Похороны ночного солнца упоминаются у Мандельштама еще раз в стихотворении «Когда в теплой ночи замирает…» (1918); оно интересно тем, что мир искусства и здесь не противопоставляется миру современности, а связывается с ним. Бройд по привычке ищет здесь контраста (76–78): противопоставляет в начале стихотворения «лихорадочный форум» театра («лихорадка» для Мандельштама — творчество, «горячка соловьиная») мертвым площадям, а в конце «могучий дорический ствол» — «убогого рынка лачугам». Вряд ли это так. «Форум» — не театр, форум — площадь (посвященная делам правительственным и хозяйственным), спутать эти образы для человека с гимназическим образованием невозможно. Поэтому вернее понимать так: «когда замирает деловая, повседневная горячка революционной Москвы (это она, стало быть, имеет для Мандельштама общий знаменатель с творческой лихорадкой!), то после затишья улицы поздним вечером вскипают толпой, расходящейся из театров» (ср. в позднейших стихах: «о венозных толпах», валящих из кинотеатров). Сцена — Москва, а не Петроград, как в «призрачной сцене», поэтому революционные ассоциации еще несомненнее. Это «чернь» после дневного возбуждения «хлеба!» переживает ночное возбуждение «зрелищ!» — и недаром рядом с лачугами рынка — Охотного ряда — стоят дорические колонны Большого театра, а «глухие удары копыт» — это и разъезжающиеся извозчики, и Аполлонова квадрига с фронтона Большого театра. Эти стихи — о том, как «чернь» приобщается к ночному солнцу искусства: она его не понимает («хоронит»), но жить без него не может. Таким образом, и здесь перед нами не антитеза, а амбивалентность. Любопытнее всего, что опять-таки сам Бройд приводит цитату, опровергающую его контраст и сливающую современность и искусство: «…площадь Большой Оперы — ты пуповина городов Европы, и в Москве не лучше и не хуже своих сестер», и когда выходишь из нее, то «ударяет в глаза величавая явь революции, и большая ария для сильного голоса покрывает гудки автомобильных сирен» (II, 167; «Холодное лето»).

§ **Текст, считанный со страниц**
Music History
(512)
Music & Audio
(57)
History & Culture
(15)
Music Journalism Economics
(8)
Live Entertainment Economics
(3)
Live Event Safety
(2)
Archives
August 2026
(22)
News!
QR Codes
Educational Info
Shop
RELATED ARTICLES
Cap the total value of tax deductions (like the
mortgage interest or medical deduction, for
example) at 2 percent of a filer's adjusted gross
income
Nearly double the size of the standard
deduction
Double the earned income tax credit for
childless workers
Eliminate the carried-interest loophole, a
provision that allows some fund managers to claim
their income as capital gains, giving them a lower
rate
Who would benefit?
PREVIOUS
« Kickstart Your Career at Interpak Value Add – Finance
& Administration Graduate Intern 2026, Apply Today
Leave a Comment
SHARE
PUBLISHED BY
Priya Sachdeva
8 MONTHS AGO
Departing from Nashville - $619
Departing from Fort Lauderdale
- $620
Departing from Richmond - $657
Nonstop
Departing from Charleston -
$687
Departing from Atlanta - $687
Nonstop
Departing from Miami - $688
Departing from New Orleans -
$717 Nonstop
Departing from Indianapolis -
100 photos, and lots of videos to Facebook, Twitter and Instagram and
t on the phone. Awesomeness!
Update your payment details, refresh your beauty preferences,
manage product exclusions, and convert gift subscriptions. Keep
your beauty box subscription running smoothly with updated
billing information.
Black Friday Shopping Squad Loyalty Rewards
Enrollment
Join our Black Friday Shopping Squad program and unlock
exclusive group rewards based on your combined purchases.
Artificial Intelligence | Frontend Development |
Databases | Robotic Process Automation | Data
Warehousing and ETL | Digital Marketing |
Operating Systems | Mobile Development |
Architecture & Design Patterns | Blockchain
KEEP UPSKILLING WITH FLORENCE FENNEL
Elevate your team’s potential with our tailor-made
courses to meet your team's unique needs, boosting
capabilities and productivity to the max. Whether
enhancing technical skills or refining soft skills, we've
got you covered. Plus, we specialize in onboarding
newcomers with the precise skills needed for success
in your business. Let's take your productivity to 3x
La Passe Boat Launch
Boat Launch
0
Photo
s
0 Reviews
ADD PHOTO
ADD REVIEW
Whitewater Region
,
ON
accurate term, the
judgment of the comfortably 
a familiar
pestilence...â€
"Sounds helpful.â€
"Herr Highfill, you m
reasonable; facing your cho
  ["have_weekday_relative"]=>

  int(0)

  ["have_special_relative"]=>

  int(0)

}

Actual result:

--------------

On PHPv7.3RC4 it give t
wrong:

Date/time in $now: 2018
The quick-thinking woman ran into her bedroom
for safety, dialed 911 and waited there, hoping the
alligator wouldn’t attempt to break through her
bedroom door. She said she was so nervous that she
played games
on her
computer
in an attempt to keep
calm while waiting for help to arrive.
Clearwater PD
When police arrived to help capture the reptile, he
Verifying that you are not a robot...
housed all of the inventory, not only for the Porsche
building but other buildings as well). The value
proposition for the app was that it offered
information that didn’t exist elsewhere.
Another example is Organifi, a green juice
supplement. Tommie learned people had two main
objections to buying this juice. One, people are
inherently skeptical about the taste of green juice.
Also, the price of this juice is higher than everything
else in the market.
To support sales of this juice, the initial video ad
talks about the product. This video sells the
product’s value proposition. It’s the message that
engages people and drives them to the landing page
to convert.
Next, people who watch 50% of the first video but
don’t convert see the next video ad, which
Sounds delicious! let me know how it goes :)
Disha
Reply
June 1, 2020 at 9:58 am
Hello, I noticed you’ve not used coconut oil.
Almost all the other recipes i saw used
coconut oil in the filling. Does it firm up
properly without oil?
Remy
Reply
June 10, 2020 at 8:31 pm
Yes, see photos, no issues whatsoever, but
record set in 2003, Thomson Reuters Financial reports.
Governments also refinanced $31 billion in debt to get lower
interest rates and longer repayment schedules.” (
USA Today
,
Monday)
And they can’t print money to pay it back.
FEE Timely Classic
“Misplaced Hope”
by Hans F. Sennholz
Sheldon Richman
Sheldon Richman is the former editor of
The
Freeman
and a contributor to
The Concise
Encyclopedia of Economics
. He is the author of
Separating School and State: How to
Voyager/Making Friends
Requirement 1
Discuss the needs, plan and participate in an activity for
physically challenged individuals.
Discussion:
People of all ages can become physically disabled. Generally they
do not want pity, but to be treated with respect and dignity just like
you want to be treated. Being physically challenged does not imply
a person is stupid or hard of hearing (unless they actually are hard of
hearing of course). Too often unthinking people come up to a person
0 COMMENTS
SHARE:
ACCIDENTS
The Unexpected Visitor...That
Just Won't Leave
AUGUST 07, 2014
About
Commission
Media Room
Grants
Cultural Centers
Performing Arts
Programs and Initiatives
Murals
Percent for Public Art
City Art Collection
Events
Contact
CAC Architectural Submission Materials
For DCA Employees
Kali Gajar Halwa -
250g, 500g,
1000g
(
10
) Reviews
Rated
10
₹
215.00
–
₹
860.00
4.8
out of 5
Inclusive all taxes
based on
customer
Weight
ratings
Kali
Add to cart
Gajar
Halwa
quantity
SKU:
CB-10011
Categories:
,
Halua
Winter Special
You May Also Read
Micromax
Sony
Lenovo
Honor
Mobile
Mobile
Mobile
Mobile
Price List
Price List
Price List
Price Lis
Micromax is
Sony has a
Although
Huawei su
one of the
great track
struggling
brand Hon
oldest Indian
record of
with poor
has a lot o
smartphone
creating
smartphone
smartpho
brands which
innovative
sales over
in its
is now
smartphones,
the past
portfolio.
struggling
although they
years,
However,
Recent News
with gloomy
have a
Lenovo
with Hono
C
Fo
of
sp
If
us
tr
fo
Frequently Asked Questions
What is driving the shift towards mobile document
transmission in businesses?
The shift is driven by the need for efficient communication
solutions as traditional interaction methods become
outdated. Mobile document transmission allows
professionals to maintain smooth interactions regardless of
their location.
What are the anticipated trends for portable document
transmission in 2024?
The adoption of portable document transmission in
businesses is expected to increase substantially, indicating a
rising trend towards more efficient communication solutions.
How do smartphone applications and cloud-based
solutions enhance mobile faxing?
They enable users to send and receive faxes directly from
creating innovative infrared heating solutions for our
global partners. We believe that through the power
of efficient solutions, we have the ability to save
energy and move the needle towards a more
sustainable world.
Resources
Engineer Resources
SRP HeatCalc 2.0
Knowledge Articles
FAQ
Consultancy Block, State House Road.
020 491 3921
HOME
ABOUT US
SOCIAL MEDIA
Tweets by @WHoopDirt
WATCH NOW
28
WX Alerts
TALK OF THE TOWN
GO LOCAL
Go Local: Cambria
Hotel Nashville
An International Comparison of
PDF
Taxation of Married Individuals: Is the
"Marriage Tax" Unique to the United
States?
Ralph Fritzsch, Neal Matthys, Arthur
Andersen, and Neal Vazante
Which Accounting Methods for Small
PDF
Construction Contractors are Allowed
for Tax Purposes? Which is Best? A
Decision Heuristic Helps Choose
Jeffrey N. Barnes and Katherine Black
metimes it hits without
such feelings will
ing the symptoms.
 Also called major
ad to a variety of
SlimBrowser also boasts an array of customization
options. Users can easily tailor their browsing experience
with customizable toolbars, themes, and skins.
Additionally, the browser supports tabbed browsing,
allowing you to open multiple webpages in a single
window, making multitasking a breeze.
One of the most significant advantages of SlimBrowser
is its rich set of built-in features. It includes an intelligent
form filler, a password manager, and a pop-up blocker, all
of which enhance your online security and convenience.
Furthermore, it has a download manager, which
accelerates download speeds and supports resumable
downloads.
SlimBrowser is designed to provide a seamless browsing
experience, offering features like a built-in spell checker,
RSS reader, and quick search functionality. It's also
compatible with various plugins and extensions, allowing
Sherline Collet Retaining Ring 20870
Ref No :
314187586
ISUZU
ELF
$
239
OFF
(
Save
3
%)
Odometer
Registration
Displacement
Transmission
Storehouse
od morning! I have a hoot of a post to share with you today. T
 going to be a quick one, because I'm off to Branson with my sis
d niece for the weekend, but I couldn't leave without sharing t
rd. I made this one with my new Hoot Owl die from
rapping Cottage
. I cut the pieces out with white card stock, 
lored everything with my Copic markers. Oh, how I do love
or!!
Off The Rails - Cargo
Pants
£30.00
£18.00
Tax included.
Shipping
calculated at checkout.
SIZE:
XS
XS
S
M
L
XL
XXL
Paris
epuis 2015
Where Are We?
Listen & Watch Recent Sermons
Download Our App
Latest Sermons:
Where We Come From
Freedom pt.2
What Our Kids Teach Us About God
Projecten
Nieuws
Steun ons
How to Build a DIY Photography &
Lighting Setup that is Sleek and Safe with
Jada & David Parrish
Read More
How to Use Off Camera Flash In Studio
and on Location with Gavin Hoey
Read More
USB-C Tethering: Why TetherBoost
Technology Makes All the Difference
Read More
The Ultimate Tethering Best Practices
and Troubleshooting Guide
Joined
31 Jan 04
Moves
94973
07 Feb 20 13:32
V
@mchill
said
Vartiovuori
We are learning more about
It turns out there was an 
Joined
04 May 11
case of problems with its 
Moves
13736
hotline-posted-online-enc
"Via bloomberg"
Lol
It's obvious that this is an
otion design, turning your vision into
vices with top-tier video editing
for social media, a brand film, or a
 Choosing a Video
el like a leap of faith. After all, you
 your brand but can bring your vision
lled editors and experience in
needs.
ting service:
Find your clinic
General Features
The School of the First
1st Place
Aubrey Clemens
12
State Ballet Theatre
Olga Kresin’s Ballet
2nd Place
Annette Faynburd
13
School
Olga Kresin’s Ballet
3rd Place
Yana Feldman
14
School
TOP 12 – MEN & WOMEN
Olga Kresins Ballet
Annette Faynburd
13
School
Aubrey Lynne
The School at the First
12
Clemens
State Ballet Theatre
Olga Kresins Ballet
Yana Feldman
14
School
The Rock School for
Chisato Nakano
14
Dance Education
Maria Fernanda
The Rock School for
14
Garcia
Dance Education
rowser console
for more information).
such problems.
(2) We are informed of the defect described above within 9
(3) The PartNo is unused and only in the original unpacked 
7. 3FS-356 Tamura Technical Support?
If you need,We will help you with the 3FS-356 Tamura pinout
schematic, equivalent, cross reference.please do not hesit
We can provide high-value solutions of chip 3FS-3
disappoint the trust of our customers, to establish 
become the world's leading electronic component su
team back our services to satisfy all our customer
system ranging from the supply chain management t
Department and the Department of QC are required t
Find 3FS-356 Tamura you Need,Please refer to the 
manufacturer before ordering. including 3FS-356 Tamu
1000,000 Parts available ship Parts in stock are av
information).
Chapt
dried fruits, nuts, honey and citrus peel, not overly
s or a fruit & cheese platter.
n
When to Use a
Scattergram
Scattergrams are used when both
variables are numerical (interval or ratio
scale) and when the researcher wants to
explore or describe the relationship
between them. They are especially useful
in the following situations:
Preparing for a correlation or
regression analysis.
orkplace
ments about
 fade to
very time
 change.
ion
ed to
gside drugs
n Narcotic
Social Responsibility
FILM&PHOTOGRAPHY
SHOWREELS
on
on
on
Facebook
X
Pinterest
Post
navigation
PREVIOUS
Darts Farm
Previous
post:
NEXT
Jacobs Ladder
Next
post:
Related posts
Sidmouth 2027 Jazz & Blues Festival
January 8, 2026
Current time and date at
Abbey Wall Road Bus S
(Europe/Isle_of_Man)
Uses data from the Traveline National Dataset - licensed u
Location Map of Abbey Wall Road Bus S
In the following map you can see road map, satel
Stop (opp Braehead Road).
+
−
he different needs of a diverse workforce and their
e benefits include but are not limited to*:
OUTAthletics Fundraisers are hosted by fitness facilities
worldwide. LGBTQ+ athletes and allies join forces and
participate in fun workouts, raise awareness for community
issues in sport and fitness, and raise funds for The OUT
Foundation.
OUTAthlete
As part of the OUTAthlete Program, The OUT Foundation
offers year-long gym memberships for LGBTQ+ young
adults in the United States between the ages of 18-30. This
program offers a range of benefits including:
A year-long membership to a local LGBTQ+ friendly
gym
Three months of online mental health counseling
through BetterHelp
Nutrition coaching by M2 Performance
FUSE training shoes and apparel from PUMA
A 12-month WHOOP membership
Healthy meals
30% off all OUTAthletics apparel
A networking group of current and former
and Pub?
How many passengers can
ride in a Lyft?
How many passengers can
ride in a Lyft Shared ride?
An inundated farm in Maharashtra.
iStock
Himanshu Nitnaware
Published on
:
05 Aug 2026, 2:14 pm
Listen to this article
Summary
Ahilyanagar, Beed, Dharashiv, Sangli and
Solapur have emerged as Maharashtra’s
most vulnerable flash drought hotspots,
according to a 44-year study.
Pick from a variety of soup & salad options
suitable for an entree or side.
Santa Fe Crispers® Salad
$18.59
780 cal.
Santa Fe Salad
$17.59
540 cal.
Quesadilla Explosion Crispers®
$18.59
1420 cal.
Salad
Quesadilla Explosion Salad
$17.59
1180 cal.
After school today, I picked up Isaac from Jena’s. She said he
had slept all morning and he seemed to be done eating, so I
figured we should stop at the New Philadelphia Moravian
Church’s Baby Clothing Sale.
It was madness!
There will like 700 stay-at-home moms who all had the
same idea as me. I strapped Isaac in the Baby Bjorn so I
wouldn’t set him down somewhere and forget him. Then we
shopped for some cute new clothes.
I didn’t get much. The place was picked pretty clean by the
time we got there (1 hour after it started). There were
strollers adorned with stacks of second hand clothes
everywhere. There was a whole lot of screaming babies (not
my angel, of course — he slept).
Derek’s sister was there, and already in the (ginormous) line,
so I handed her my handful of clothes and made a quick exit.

§ **ЗАДАНИЕ**
Что такое «форум», согласно тексту о стихах Мандельштама?

§ **ОТВЕТ К ЗАДАНИЮ**
Форум — это площадь, посвященная делам правительственным и хозяйственным.